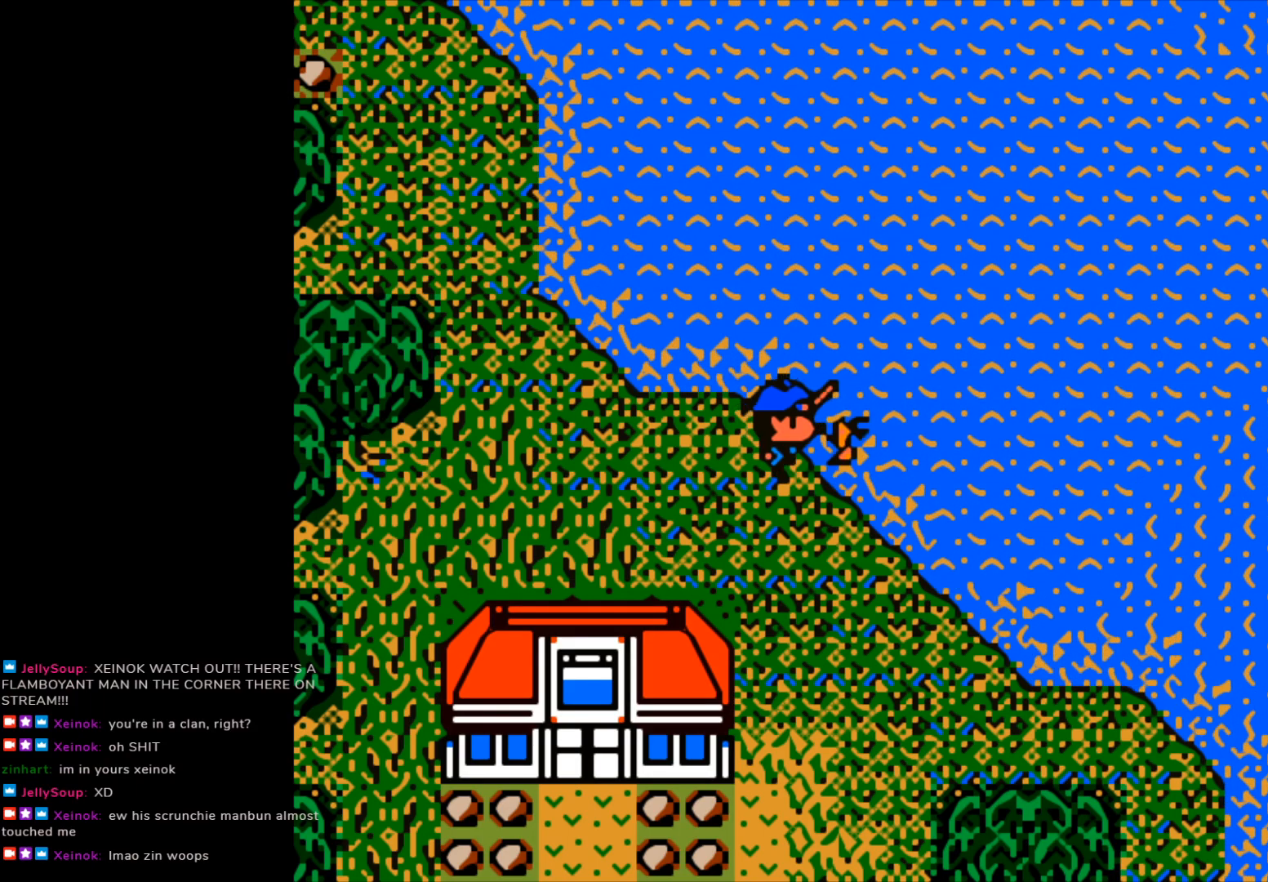
{"buttons": [], "left_stick": "center", "events": [[200, "B", "down"], [317, "B", "up"]]}
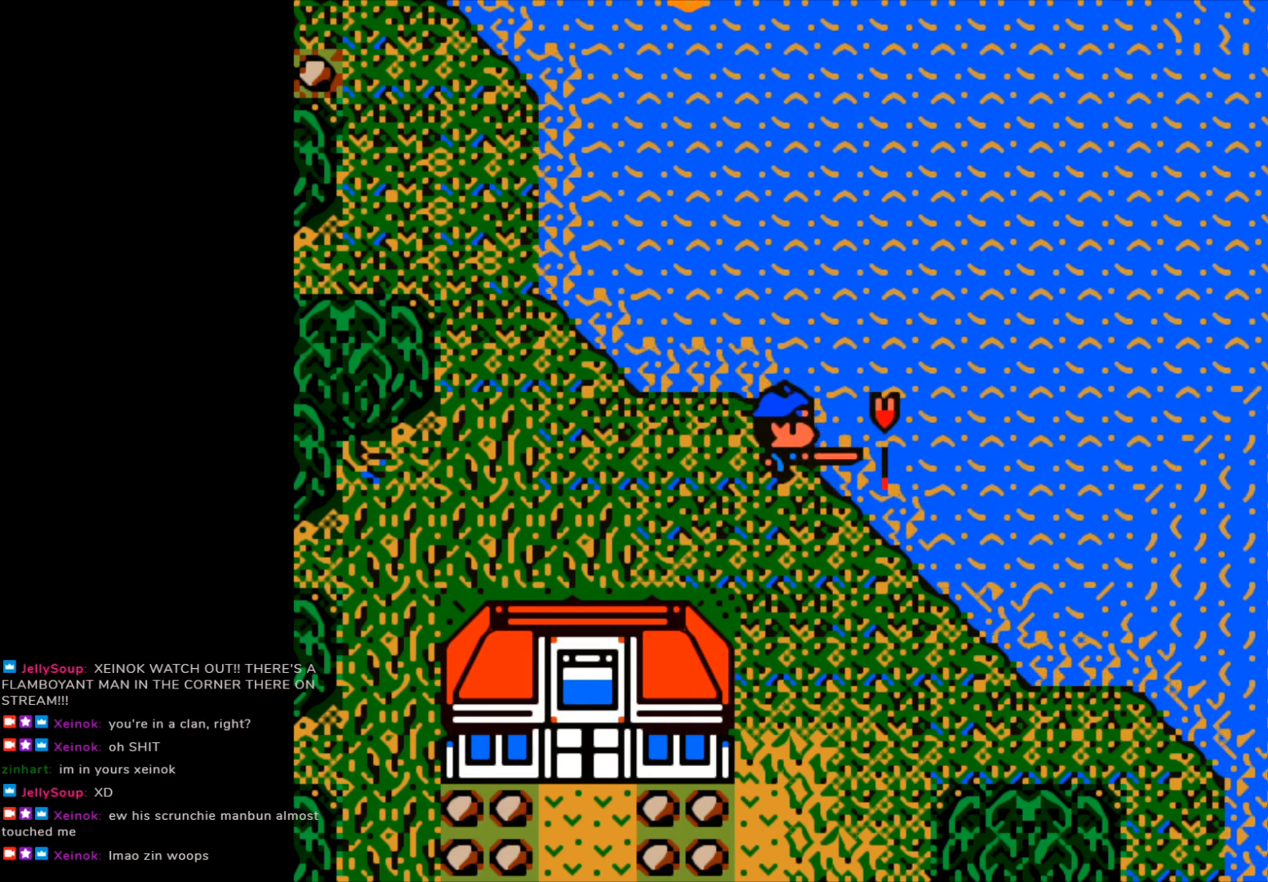
{"buttons": [], "left_stick": "center", "events": []}
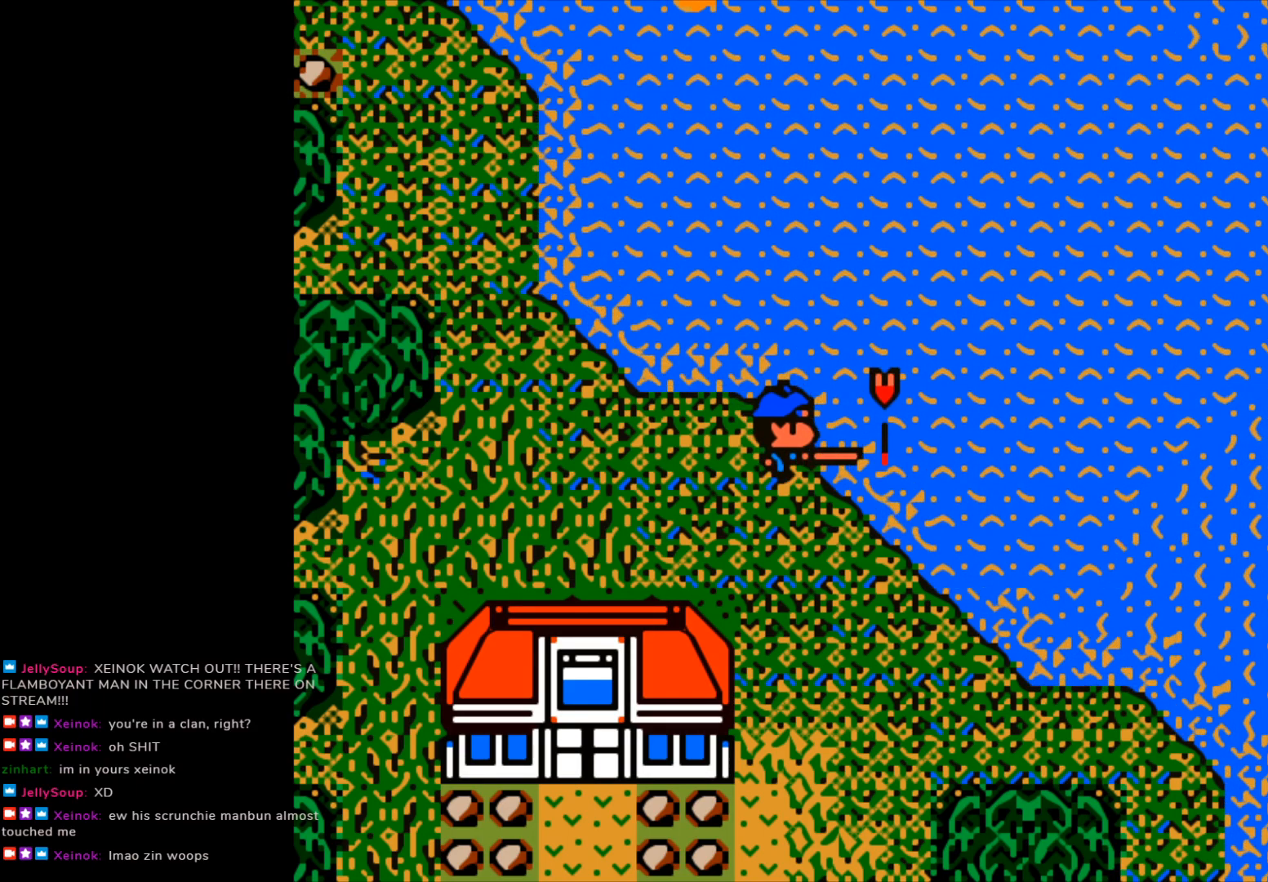
{"buttons": ["B"], "left_stick": "center", "events": [[383, "B", "down"]]}
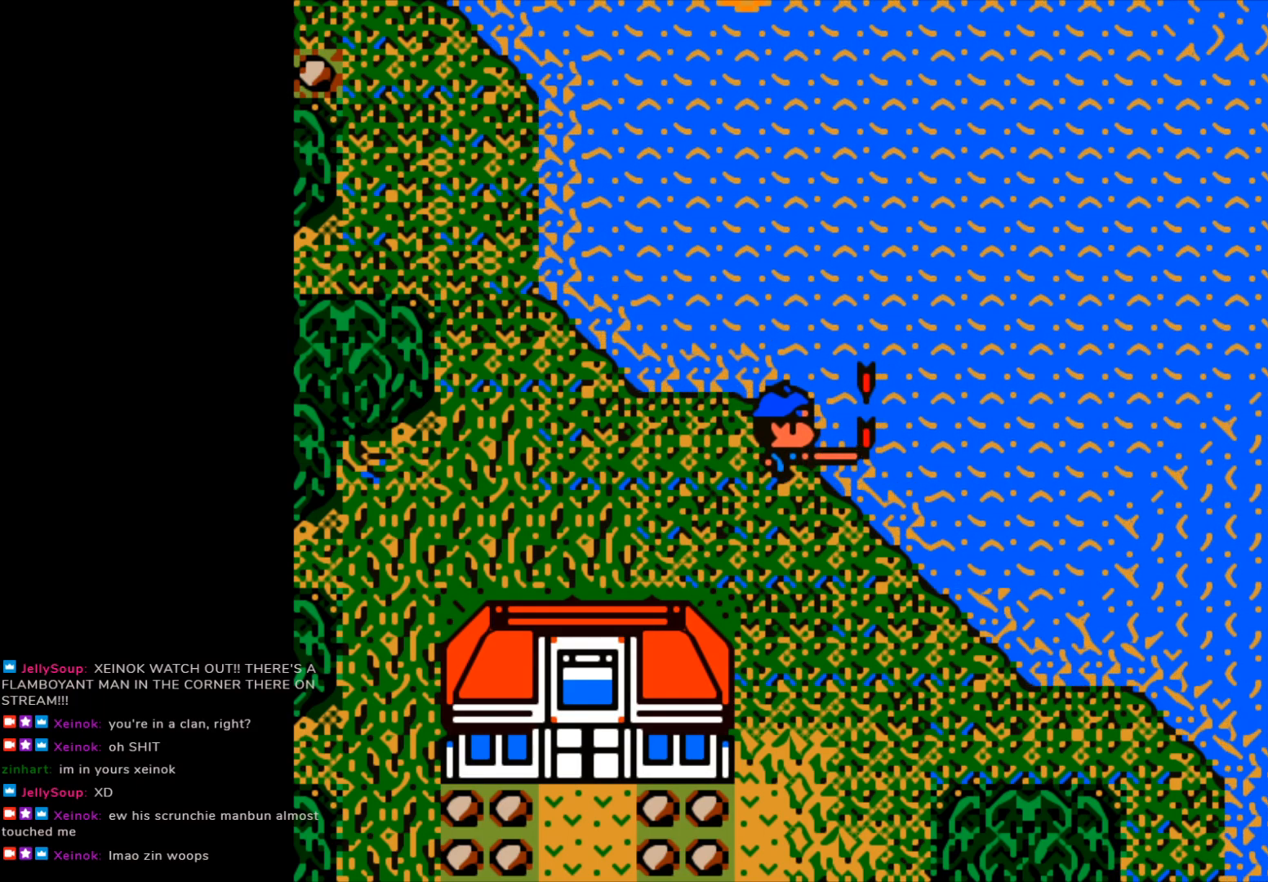
{"buttons": ["B"], "left_stick": "up-right", "events": [[367, "B", "up"], [450, "left_stick", "up-right"], [483, "B", "down"]]}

● **EXERCISE PROMPT**: Which lines above hold the string "center"? Copy every one of them.

● **TASK RESULT**:
{"buttons": [], "left_stick": "center", "events": [[200, "B", "down"], [317, "B", "up"]]}
{"buttons": [], "left_stick": "center", "events": []}
{"buttons": ["B"], "left_stick": "center", "events": [[383, "B", "down"]]}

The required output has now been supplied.